Un uomo napoletano di 55 anni è stato arrestato dalla Polizia di Stato con l'accusa di atti persecutori: è accaduto ieri, a Chiaiano, quartiere della periferia Nord di Napoli. Stando a quanto si apprende, all'interno della stazione di Chiaiano della Linea 1 della metropolitana di Napoli, l'attenzione dei presenti e degli agenti del locale commissariato della Polizia di Stato, impegnati in servizi di controllo del territorio nei pressi dello scalo ferroviario, è stata attirata dalle urla di una donna. Giunti all'interno della stazione, gli agenti hanno scoperto che il 55enne stava tentando di aggredire l'ex compagna.

Alla vista dei poliziotti, l'uomo ha cercato di dileguarsi: la sua fuga, però, è durata poco, dal momento che è stato subito raggiunto e fermato dagli agenti. Nonostante il fermo, l'uomo ha cercato ancora di aggredire l'ex compagna, minacciandola di morte. Dopo le formalità di rito, il 55enne è stato arrestato con l'accusa di atti persecutori: per l'uomo si sono aperte le porte del carcere di Poggioreale.
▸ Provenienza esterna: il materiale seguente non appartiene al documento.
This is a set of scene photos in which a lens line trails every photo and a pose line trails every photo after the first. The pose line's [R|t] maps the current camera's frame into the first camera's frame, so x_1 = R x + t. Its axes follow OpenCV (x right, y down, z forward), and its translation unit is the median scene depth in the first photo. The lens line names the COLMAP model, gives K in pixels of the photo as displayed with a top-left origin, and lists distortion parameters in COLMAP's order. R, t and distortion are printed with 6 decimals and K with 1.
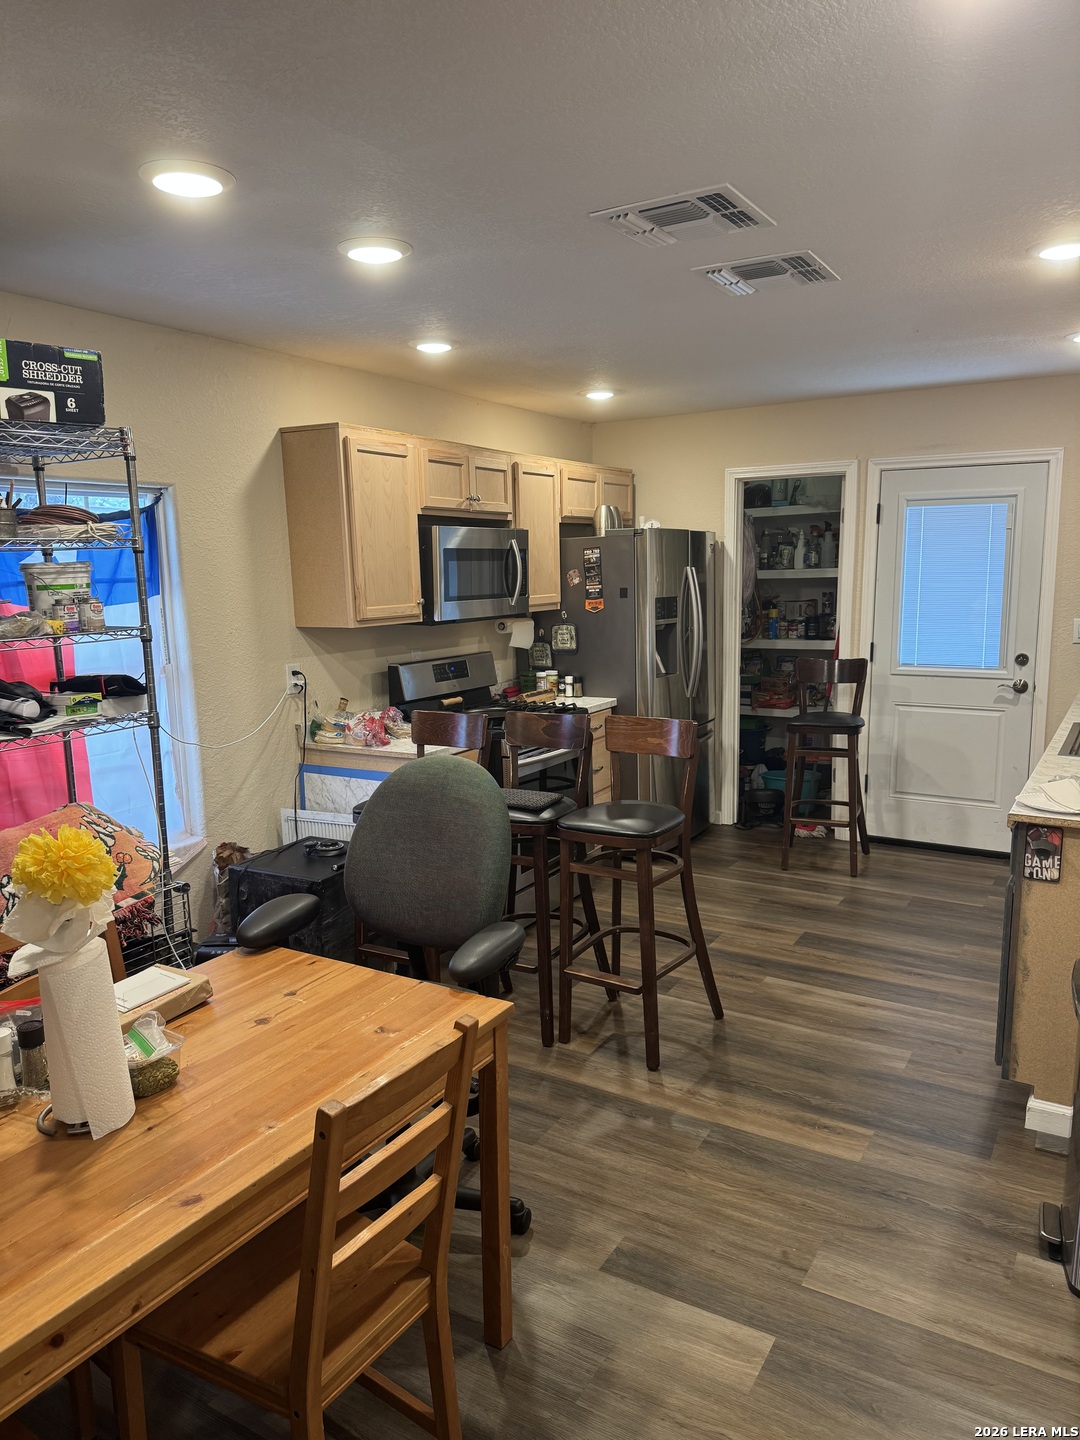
lens RADIAL K [[1005.3, 0, 539.7], [0, 1005.3, 729.3], [0, 0, 1]] dist [0.072393, -0.089331]
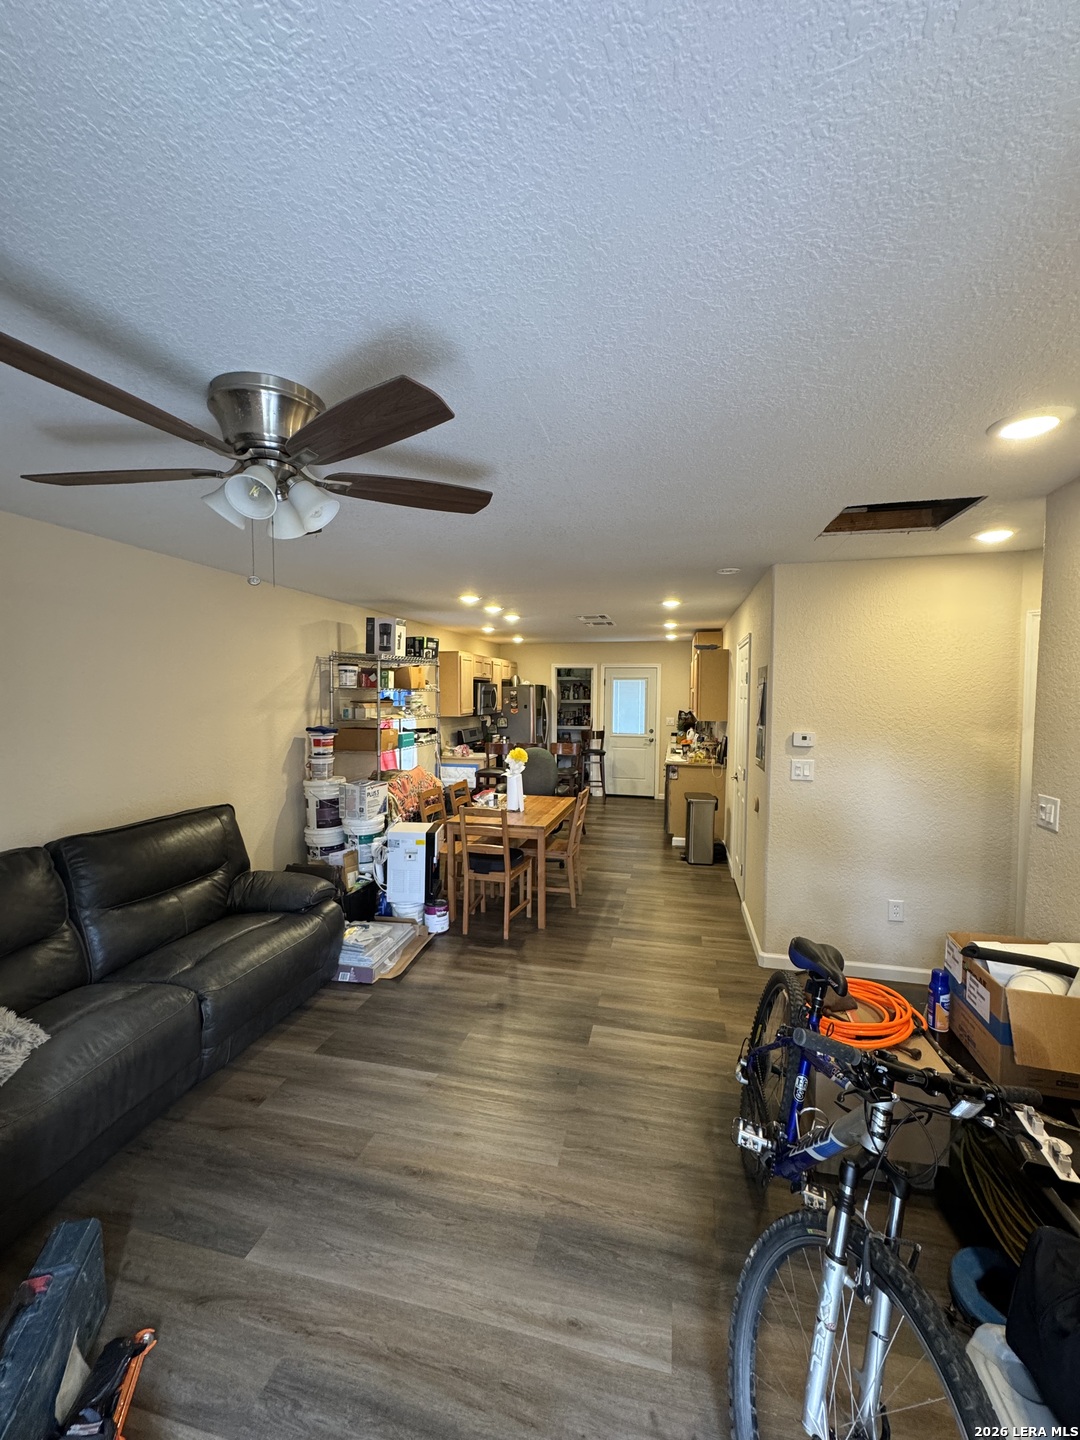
lens RADIAL K [[578.7, 0, 536.6], [0, 578.7, 718.7], [0, 0, 1]] dist [0.000428, 0.000656]
pose [[0.953926, 0.010108, 0.299871, -0.367539], [0.025785, 0.992973, -0.115496, 0.084656], [-0.298931, 0.117907, 0.946963, -0.532959]]
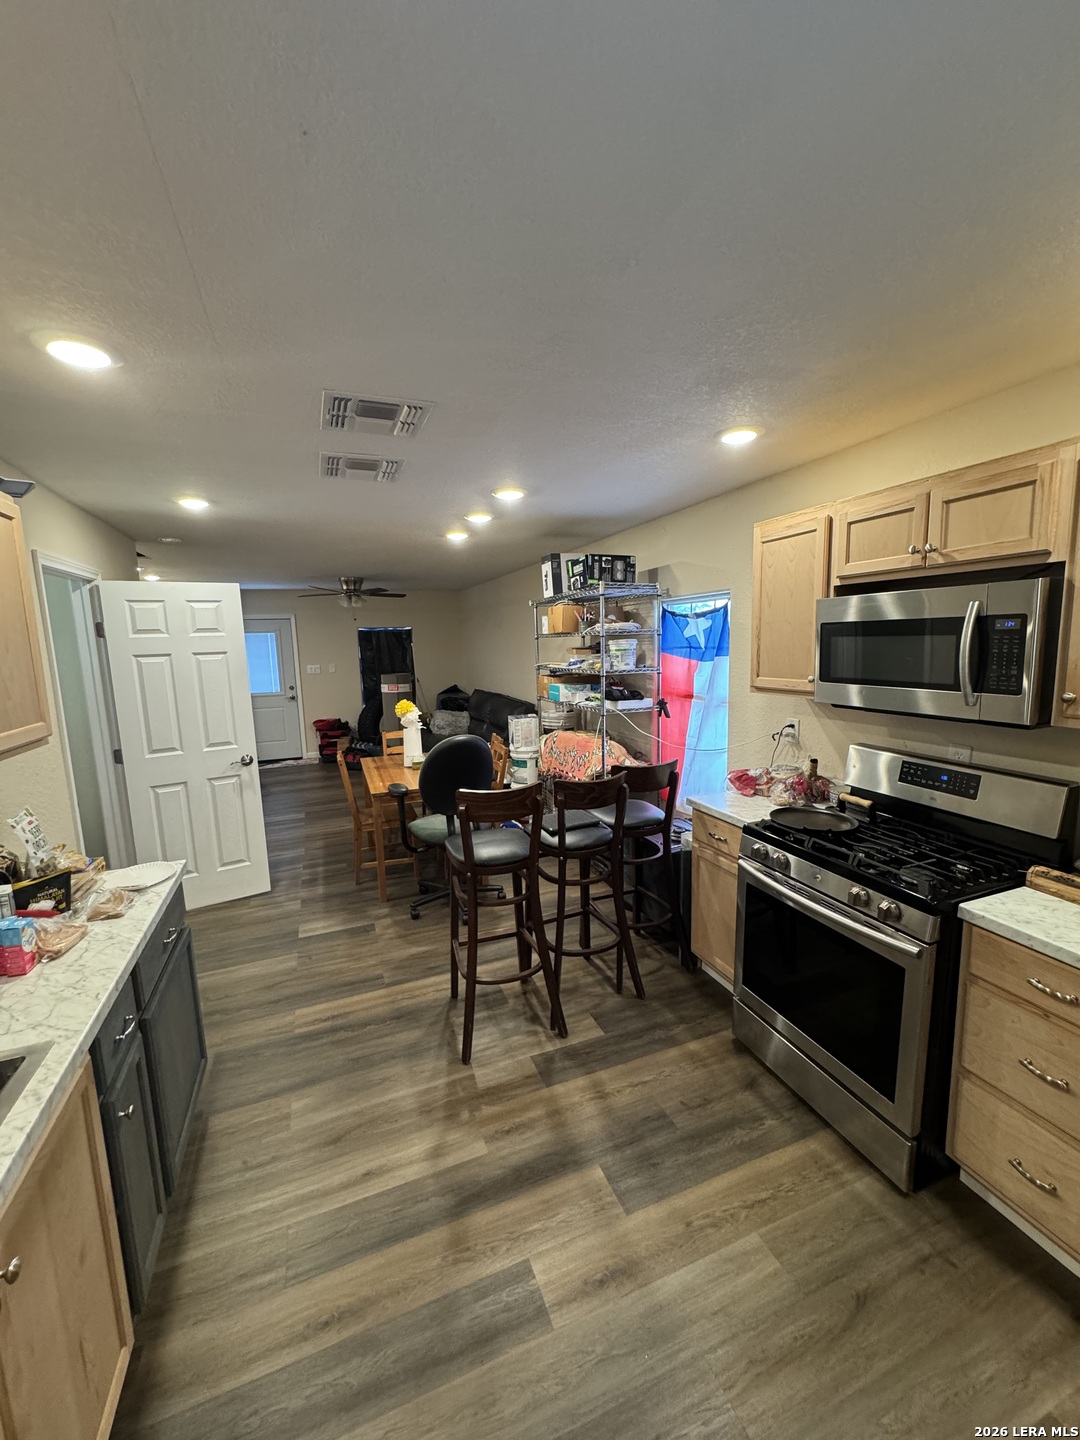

Nel gennaio del 2018, la stazione di Chiaiano della Linea 1 della metropolitana di Napoli fu teatro di un grave episodio di violenza: tre ragazzi di 15 anni furono aggrediti da una baby gang, una decina di coetanei, che li massacrarono di botte. Mentre due delle vittime riuscirono a sottrarsi presto alla furia del branco, uno di loro subì le conseguenze peggiori: trasportato d'urgenza all'ospedale San Giuliano di Giugliano in Campania, nella provincia partenopea, il 15enne fu sottoposto ad un intervento chirurgico durante il quale gli venne asportata la milza, gravemente danneggiata dai colpi subiti.